§ **Activities**:
a – Under the Fair Access Protocol text, how long does an admission authority have to tell the local authority whether it is willing to admit the child after being consulted about a direction?
b – According to the Fair Access Protocol text, whom must the local authority inform before issuing a direction? Include any conditions the text attaches.
c – Resume the Fair Access Protocol text after its final sentence.

Fair Access Protocol
|Last updated:||04 May 2020|
Underpinning Legislation – Admissions Code
Fair Access Protocols – Each local authority must have a Fair Access Protocol, agreed with the majority of schools in its area, which sets out how, outside the normal admissions round, schools in the area will admit their fair share of children with challenging behaviour, children excluded from other schools and children who arrive outside the admissions round who may have difficulty securing a school place. In these circumstances, admission authorities may, if necessary, admit above their PAN. This must include how the local authority will use alternative provision to meet the needs of pupils who are not ready for mainstream schooling.
The operation of Fair Access Protocols is outside the arrangements of co-ordination and is triggered when a parent of an eligible child has not secured a school place under in-year admission procedures, even following the outcome of an appeal.
All admission authorities must participate in the Fair Access Protocol in order to ensure that unplaced children are allocated a school place quickly and that no school takes more than its share of children with challenging behaviour. There is no duty for local authorities or admission authorities to comply with parental preference when allocating places through the Fair Access Protocol.
Where a governing body does not wish to admit a child with challenging behaviour outside the normal admissions round, even though places are available, it must refer the case to the local authority for action under the Fair Access Protocol. This will normally only be appropriate where a school has a particularly high proportion of children with challenging behaviour or previously excluded children. The use of this provision will depend on local circumstances and must be described in the local authority’s Fair Access Protocol. It will not apply to a looked after child or one with a statement of special needs naming the school in question, as these children must be admitted.
Admission authorities must not refuse to admit a child thought to be potentially disruptive, or to exhibit challenging behaviour, on the grounds that the child is first to be assessed for special educational needs.
A Fair Access Protocol must not require a school automatically to take another child with challenging behaviour in the place of a child excluded from the school.
Powers of direction Local authorities have the power through primary legislation to direct other admission authorities for any maintained school to admit a child, with special provision for a looked after child, to the school best suited to his or her needs, even when the school is full. Such action must be taken in the best interests of the child.
Before giving a direction, the local authority must consult the admission authority for the school they propose to direct, giving reasons for the direction. The admission authority then has seven days to inform the local authority if it is willing to admit the child. If it is not, and the local authority decides to issue the direction, it must first inform the admission authority, the governing body (if the governing body is not the admission authority), the head teacher and, if the school is in another local authority area, the maintaining local authority.
The admission authority, or governing body if the local authority is the admission authority, has a further seven days to refer the case to the Schools Adjudicator, if the child concerned has previously been excluded from two schools and it considers that admission of the child would prejudice the provision of efficient education or efficient use of resources at the school.
The Schools Adjudicator may either uphold the direction or, if the local authority that looks after the child agrees, determine that another suitable maintained school in England must admit the child. The Schools Adjudicator’s decision is binding. The Schools Adjudicator may not direct an alternative school to admit a child when the child has already been excluded from that school or when admission would prejudice the provision of efficient education or efficient use of resources.

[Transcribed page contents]
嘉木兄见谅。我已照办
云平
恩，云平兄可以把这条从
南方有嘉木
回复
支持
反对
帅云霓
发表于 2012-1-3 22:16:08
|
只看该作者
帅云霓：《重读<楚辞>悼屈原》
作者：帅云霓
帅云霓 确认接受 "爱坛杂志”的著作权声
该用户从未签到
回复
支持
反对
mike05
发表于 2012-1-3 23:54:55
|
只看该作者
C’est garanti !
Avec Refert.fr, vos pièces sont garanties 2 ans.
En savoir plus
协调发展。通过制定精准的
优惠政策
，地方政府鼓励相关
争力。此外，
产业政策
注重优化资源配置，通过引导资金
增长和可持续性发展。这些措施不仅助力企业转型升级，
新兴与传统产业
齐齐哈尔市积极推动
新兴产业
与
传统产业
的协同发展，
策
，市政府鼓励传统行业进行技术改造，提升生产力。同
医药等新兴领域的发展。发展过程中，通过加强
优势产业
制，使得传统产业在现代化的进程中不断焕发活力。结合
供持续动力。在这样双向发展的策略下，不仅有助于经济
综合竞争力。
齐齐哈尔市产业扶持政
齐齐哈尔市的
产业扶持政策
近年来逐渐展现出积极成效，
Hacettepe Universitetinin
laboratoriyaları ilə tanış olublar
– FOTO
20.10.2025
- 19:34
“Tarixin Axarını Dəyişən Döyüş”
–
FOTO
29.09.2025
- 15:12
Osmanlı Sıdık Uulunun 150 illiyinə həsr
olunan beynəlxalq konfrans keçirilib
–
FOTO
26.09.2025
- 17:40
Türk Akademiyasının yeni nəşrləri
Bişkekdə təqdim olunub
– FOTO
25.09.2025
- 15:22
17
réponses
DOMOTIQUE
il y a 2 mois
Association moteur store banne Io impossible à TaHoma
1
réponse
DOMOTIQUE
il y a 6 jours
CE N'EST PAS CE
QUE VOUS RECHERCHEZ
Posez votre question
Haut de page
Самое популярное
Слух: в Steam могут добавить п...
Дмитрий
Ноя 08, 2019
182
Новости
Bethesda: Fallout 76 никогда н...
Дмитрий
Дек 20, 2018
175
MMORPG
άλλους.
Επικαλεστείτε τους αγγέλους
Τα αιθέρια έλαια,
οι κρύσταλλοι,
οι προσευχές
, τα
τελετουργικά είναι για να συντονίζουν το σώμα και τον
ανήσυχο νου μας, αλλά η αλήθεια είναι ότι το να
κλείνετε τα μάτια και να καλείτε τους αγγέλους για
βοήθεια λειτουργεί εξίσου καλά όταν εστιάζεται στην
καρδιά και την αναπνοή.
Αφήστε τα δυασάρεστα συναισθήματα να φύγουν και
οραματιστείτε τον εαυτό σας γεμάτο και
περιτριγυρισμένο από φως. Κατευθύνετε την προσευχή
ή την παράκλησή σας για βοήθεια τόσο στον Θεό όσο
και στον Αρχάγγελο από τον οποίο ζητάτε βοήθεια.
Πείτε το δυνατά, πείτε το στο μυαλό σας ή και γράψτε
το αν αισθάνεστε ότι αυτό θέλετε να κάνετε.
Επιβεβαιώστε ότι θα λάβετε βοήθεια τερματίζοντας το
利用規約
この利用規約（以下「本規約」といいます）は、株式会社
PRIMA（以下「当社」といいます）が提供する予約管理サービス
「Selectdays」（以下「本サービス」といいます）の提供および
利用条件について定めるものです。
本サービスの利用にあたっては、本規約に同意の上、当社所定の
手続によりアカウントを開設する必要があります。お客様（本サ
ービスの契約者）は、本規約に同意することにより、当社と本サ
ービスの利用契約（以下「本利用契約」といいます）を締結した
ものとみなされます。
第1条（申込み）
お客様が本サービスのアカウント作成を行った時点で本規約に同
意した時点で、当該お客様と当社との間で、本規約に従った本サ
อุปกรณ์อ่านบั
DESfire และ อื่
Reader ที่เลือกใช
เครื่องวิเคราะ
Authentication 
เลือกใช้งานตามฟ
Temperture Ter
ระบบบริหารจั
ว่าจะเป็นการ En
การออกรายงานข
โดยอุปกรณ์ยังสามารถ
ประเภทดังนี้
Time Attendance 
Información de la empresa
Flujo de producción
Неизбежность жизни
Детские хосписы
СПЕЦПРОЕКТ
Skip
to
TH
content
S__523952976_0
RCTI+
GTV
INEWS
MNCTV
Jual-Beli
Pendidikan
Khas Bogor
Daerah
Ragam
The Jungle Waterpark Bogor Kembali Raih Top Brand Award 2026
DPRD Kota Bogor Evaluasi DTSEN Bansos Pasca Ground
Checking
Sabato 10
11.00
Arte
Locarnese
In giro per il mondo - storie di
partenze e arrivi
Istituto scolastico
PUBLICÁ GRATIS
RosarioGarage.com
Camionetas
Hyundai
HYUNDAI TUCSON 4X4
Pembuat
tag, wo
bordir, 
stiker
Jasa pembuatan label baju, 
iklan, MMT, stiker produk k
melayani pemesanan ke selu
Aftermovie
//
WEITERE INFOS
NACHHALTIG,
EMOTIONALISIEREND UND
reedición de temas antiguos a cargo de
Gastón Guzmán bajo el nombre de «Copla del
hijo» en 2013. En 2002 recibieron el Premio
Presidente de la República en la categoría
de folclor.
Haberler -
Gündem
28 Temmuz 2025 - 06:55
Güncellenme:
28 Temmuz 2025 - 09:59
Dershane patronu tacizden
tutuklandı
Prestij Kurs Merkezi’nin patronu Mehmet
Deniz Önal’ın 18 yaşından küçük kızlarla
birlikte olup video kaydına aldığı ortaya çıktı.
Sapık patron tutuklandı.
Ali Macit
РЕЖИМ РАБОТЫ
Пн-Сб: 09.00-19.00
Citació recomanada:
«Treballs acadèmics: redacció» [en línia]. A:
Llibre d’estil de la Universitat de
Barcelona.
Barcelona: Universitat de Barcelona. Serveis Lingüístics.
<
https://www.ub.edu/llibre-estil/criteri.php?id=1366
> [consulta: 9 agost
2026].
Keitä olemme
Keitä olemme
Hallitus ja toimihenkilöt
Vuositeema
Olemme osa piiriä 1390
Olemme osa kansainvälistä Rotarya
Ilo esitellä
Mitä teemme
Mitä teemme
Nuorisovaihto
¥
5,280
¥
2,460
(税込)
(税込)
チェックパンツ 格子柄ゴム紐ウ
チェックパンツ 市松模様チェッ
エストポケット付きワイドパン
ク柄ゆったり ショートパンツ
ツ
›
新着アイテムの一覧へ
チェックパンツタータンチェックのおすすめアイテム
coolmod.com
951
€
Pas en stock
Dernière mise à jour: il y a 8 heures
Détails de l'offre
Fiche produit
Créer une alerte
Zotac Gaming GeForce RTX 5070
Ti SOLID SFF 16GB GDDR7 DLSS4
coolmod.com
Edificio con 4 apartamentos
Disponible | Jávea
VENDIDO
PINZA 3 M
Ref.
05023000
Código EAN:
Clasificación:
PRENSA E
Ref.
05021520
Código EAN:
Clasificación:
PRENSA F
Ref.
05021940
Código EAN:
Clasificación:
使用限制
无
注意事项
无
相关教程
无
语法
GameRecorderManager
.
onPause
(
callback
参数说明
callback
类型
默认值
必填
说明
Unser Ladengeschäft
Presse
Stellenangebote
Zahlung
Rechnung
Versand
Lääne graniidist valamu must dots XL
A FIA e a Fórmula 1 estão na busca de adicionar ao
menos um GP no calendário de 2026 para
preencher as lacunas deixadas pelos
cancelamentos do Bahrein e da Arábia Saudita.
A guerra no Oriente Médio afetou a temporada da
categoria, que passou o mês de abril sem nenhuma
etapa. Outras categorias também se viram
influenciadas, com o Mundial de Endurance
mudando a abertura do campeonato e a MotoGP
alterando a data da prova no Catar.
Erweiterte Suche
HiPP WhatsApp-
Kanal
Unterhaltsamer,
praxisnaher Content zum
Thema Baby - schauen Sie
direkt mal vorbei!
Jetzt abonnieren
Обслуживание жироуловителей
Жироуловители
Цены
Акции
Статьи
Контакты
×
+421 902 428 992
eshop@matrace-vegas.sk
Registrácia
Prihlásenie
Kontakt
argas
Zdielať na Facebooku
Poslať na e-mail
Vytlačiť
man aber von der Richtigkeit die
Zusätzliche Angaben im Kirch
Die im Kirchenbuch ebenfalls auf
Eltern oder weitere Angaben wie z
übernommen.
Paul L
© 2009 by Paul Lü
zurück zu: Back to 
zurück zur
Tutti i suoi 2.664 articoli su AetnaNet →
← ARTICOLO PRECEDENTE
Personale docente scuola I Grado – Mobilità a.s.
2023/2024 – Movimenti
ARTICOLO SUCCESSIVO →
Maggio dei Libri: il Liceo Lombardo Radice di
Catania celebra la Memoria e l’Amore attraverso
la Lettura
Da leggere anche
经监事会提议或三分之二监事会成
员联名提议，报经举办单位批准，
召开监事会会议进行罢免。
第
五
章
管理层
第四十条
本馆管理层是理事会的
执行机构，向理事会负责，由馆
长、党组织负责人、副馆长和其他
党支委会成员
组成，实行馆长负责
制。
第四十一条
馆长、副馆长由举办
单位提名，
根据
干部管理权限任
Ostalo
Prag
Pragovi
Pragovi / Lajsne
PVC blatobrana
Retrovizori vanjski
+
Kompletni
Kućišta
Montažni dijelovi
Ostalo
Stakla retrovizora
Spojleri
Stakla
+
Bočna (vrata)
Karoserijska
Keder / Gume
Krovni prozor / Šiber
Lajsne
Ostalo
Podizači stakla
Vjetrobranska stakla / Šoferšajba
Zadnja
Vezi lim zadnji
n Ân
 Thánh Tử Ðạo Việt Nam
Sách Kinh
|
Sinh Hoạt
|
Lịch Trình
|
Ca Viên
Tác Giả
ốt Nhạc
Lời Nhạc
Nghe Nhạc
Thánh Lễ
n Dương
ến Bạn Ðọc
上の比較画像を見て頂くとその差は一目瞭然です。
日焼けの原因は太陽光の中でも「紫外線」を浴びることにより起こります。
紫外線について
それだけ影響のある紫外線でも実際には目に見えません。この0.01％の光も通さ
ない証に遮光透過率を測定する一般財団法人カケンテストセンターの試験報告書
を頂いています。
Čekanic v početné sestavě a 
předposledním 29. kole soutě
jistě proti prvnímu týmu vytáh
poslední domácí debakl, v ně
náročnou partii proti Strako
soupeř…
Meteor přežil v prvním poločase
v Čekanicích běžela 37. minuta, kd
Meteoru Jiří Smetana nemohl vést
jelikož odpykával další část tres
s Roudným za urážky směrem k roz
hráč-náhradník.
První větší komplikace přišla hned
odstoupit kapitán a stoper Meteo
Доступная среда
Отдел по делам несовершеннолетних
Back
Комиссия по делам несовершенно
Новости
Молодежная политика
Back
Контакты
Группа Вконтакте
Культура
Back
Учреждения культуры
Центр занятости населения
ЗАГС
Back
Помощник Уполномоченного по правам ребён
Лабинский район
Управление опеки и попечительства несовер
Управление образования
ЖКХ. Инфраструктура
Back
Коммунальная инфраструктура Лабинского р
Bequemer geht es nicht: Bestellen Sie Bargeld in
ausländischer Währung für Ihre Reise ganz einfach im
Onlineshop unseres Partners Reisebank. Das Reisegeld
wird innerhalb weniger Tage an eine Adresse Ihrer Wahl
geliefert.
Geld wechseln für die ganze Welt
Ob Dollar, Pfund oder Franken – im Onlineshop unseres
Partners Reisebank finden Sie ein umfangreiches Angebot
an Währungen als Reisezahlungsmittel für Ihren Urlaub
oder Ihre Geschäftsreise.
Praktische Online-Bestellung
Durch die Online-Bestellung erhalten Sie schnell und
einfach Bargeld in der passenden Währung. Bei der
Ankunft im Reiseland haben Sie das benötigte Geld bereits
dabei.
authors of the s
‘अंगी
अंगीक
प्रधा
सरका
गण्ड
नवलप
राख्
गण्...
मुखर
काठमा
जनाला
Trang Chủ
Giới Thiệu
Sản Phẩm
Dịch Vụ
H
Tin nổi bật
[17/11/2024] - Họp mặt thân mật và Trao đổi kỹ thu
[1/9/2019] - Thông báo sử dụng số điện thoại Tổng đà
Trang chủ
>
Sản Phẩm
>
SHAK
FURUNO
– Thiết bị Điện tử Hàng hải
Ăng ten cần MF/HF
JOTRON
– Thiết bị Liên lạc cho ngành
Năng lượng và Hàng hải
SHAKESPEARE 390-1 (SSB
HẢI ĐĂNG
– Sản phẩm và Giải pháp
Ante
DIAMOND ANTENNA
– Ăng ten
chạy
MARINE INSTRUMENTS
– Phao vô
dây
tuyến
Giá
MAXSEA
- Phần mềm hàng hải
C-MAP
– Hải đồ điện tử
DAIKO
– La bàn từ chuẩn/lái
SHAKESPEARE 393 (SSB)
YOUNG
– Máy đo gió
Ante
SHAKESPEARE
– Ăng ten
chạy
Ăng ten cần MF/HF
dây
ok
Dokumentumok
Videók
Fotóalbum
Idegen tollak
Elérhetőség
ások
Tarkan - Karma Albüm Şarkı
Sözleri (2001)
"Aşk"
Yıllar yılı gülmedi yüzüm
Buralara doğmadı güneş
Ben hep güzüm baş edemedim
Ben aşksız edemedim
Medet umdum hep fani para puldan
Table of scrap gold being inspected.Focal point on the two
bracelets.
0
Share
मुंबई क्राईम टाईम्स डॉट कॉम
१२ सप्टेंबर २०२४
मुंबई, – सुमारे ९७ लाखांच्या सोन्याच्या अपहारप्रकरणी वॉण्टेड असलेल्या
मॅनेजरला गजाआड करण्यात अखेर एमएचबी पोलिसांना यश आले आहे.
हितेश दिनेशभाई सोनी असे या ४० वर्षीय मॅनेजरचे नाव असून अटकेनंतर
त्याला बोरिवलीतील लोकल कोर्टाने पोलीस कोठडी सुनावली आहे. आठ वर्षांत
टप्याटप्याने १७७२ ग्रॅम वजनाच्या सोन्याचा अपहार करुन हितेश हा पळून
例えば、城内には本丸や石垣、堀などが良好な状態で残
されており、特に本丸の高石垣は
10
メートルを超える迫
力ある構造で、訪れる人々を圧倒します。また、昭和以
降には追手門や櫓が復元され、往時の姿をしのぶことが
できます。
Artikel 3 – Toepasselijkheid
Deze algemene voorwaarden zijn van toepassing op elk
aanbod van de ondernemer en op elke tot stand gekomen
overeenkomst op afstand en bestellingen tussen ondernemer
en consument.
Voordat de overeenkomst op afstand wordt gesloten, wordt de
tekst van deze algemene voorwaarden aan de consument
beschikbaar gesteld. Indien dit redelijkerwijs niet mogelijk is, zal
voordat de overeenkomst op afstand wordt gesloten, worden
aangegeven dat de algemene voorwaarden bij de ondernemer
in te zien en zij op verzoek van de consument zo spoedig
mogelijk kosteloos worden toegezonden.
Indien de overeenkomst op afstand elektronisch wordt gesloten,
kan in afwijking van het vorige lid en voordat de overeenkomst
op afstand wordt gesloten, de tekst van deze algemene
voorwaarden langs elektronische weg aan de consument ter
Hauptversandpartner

§ **Responses by item number**:
a – Seven days.

b –
- The admission authority
- The governing body, if the governing body is not the admission authority
- The head teacher
- The maintaining local authority, if the school is in another local authority area

c –
Where a local authority considers that a particular Academy will best meet the needs of the child, they can ask them to admit that child even when the Academy is full. A consensus will be reached locally in the large majority of cases, but if the Academy disagrees with the local authority’s reasoning and refuses to admit the child, the case can be referred to the Secretary of State. In such cases, the Secretary of State may direct an Academy to admit a looked after child, and can seek advice from the Schools Adjudicator in reaching his decision. In providing such advice, the Schools Adjudicator will consider the case in the same way as for maintained schools.
Aims of the Fair Access Protocol
The protocol is designed to:
- Acknowledge the imperative that vulnerable young people, who are not on the roll of any school, must be dealt with quickly and sympathetically in order to minimise the danger of rejection, disaffection and demotivation
- Effectively promote the inclusion of young people within the local school community to ensure an efficient use of resources
- Ensure that all schools and academies, free schools and University Technical Colleges (UTC) take a shared responsibility for the admission of pupils with challenging educational needs with no one school/academy having to take a disproportionate number of pupils
- Provide a rational structure for decision making which is seen as fair, transparent and has the confidence of all schools and academies
In order for the protocol to be successful:
- All schools, academies, free schools and UTCs must take part and agree to abide by the “collective agreement”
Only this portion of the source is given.